In the examples above, what are the consequences of your dog’s behavior (Coming)? Punishment.
This is an easy fix. Make sure the consequences for your dog’s behavior will be something incredibly more positive for your dog and/or better than what they were previously doing.
Does your dog enjoy (immensely) what immediately precedes the cue “Come” or is “Come” punishing (for them)? The key is knowing what your dog thinks is awesome and punishing and what consequence is immediately associated/paired with the cue.
Your dog doesn’t care if you are late for work, or you called him over because you have been in the park for 3 hours already. Or that you pulled him out of the lake to take a nap.
What you are associating with the cue has to be more rewarding than what he was previously doing, or else kiss that cue goodbye and consider it poisoned.
However, once a cue is poisoned, it may take a long time to recondition the same cue.
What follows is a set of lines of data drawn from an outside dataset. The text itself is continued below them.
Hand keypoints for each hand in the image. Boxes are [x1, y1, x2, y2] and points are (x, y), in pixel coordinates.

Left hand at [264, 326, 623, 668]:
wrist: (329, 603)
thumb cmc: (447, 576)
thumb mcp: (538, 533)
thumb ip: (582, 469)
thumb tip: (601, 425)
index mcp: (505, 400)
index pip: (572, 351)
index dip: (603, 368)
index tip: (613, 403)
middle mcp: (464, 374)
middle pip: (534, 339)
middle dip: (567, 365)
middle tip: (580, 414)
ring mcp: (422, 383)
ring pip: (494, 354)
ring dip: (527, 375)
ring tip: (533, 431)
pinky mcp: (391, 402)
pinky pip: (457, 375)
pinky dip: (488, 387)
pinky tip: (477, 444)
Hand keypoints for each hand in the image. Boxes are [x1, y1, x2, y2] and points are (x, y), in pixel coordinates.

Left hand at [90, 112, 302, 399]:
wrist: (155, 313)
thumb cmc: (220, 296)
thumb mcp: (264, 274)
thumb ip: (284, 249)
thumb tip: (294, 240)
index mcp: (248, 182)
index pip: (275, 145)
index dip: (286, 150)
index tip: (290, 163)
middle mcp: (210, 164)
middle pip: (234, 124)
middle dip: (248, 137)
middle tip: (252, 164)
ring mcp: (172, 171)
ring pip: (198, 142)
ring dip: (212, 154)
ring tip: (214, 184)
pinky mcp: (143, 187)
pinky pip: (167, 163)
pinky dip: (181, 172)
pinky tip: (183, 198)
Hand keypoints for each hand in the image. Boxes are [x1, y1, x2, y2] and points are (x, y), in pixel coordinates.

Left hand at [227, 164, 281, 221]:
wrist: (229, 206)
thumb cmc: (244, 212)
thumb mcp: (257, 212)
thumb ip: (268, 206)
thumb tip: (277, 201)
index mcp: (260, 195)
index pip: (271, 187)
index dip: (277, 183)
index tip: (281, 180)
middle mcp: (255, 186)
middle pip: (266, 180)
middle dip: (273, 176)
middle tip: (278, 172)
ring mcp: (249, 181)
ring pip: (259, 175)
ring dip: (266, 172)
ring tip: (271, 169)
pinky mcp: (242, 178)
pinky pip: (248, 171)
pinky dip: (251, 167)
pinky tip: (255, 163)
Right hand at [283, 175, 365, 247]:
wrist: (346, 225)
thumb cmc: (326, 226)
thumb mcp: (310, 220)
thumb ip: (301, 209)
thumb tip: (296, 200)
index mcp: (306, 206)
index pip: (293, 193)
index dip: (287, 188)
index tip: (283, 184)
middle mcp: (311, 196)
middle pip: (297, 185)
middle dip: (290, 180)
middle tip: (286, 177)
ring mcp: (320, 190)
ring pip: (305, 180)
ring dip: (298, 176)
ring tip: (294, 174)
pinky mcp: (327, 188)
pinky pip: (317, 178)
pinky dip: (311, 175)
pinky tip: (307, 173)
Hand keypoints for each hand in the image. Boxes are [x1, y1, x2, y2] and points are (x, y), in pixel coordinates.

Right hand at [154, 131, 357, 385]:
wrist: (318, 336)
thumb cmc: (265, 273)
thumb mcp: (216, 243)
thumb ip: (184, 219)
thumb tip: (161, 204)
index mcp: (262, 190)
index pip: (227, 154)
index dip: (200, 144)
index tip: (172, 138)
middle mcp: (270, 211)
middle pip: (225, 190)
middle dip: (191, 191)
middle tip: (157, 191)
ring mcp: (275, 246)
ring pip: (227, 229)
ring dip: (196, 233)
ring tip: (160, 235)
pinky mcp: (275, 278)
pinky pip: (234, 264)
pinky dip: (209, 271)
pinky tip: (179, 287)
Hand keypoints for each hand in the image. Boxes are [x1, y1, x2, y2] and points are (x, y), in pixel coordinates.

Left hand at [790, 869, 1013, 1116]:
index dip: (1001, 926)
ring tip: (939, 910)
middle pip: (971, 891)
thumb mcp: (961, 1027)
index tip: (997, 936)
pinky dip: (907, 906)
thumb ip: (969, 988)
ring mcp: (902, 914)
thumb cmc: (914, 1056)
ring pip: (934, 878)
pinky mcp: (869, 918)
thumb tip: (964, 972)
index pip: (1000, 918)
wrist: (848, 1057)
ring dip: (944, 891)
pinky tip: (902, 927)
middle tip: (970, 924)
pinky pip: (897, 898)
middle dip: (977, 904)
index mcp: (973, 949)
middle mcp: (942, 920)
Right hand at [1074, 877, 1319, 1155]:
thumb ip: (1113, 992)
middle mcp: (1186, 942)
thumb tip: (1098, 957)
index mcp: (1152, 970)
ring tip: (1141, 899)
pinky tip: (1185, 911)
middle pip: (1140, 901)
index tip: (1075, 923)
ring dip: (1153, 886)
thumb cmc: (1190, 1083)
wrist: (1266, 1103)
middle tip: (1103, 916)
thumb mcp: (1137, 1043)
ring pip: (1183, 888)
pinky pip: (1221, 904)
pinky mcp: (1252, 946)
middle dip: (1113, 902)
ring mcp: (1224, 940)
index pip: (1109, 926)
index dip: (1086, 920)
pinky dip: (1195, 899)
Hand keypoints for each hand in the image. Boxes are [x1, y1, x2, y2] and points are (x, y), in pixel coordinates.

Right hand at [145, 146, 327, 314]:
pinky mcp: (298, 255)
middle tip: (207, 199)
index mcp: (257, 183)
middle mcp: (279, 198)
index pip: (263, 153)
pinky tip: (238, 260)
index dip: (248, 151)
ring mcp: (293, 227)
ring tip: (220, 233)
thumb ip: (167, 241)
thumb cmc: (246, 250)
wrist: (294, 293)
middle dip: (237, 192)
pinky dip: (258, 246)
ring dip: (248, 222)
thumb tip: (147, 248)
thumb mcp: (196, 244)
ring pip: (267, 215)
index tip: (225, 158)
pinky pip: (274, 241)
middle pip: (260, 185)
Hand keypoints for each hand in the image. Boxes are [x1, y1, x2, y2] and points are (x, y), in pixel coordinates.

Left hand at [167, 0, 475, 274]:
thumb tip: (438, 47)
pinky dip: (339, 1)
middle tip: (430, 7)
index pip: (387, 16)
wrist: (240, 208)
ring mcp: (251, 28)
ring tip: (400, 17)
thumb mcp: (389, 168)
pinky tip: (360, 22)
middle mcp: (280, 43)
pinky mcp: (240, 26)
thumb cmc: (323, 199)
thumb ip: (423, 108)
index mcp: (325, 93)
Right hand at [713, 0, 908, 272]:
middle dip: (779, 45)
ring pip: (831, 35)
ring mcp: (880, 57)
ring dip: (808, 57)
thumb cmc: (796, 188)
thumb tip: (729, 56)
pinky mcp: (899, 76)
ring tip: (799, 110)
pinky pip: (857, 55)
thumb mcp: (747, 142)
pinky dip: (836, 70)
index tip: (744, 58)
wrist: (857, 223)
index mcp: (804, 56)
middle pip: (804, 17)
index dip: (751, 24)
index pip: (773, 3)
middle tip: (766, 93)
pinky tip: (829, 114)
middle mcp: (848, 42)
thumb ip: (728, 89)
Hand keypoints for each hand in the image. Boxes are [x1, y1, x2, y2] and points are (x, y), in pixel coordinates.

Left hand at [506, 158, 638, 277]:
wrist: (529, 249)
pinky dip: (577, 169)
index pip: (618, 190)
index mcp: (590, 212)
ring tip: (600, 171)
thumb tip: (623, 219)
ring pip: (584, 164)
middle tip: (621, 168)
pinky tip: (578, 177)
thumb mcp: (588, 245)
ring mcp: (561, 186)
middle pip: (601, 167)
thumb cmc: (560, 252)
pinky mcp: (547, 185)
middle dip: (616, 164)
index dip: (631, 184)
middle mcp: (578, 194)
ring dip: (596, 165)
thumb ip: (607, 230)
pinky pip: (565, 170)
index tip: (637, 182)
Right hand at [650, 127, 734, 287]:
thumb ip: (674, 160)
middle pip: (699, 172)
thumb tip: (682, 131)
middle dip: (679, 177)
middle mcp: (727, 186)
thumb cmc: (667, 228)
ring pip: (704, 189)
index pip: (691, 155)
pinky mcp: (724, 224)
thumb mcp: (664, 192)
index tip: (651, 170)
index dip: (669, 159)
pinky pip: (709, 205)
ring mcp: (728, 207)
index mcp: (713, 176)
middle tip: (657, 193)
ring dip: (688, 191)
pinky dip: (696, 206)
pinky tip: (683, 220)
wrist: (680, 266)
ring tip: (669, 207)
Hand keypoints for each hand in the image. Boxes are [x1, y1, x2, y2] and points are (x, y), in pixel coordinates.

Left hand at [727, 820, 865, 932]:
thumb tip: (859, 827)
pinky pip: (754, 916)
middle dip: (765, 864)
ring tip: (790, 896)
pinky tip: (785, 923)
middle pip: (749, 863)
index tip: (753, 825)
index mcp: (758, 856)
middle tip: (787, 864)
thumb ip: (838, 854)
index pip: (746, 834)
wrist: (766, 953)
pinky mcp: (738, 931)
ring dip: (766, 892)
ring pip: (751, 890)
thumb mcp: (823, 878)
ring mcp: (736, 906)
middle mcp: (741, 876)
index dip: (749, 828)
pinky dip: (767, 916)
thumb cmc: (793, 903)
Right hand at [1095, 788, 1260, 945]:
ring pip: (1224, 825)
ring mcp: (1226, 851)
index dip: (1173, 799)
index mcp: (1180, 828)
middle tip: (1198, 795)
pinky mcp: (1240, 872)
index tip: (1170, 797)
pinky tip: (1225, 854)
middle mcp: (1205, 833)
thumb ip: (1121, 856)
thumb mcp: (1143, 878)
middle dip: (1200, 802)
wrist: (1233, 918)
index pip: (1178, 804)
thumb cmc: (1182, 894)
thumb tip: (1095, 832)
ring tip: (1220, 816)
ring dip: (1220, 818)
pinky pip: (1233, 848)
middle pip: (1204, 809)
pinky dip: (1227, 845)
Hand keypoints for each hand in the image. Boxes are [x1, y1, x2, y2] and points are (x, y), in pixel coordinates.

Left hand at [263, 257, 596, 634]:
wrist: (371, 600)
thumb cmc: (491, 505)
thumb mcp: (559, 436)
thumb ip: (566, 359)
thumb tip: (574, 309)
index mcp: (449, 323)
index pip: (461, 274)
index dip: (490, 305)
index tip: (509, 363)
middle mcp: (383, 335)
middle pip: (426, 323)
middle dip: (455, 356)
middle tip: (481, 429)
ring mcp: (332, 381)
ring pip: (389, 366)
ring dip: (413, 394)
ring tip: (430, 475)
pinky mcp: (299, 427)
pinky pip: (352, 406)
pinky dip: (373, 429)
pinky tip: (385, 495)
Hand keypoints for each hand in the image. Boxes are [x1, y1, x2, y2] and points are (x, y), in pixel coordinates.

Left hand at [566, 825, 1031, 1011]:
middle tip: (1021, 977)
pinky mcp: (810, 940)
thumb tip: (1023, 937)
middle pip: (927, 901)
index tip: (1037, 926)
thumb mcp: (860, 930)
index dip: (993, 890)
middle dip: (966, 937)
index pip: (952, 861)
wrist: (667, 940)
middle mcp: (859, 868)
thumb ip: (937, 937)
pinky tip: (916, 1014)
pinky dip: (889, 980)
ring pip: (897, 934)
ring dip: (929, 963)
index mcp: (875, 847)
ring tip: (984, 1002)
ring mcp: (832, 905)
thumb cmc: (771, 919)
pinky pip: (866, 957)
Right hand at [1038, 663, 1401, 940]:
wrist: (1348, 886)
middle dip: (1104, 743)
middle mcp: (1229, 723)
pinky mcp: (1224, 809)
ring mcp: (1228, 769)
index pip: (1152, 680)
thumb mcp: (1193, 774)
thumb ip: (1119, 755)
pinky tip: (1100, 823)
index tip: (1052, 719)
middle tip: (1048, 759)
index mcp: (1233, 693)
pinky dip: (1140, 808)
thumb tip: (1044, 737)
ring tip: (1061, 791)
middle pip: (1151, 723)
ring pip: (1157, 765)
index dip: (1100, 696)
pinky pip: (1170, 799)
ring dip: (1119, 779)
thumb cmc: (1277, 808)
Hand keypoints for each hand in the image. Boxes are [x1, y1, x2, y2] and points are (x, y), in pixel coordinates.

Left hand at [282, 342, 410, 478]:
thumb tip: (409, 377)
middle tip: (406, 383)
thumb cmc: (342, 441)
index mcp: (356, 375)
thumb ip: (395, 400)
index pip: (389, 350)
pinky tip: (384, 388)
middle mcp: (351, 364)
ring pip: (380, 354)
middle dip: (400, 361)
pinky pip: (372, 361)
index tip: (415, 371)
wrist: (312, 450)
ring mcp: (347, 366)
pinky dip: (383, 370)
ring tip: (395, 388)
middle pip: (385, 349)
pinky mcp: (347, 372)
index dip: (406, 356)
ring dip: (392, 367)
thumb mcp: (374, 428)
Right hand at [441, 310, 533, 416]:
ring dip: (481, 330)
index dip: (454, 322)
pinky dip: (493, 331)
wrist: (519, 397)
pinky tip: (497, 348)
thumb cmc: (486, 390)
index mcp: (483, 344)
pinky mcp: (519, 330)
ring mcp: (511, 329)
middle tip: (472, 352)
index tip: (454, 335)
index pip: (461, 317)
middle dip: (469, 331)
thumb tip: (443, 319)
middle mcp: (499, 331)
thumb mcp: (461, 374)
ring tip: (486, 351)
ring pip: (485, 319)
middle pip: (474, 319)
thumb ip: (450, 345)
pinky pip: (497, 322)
Instead theirs a simpler solution.
Change the cues. Instead of using the word “Come” use “Here,” “Now,” “Side,” or any other fun word you like. Instead of calling a dog to do something they may not like, like bathing, turn it into an awesome event like lining the inside of the tub with peanut butter and squirt cheese and let them lick the tub as you scrub them clean.
If you don’t want to put cheese or peanut butter all over your tub use a sticky mat that attaches to your wall or tub.
Poisoning A Dog Training Cue Is Easy
Being constantly aware, thinking like a dog, and knowing your dog’s hierarchy of rewards is not something that comes naturally to people. Your dog does not rationalize why you took away their toy or yanked them from the dog park.
Remember all functional assessments start with your ABCs, Antecedent, Behavior, Consequence. Always begin with defining the behavior operationally, without labels, and then move to the antecedent and lastly the consequence. Antecedent stimuli or cues signal or set the occasion for the behavior to occur. As such they are part of the Antecedent, Behavior, and Consequence (ABC) relationship of a functional assessment.
The solution is rather simple: invent a new cue (nonverbal and verbal communication) to signal the same behavior you would like to elicit.
The solution, as with many life solutions is awareness and consciousness of your body language and communication and understanding your dog’s reward system. Understanding what your dog perceives as a punishment/reward and respond accordingly by actualizing training events and appropriately rewarding consequences. This will keep you from poisoning cues and keep your dog responding reliably for the rest of his life.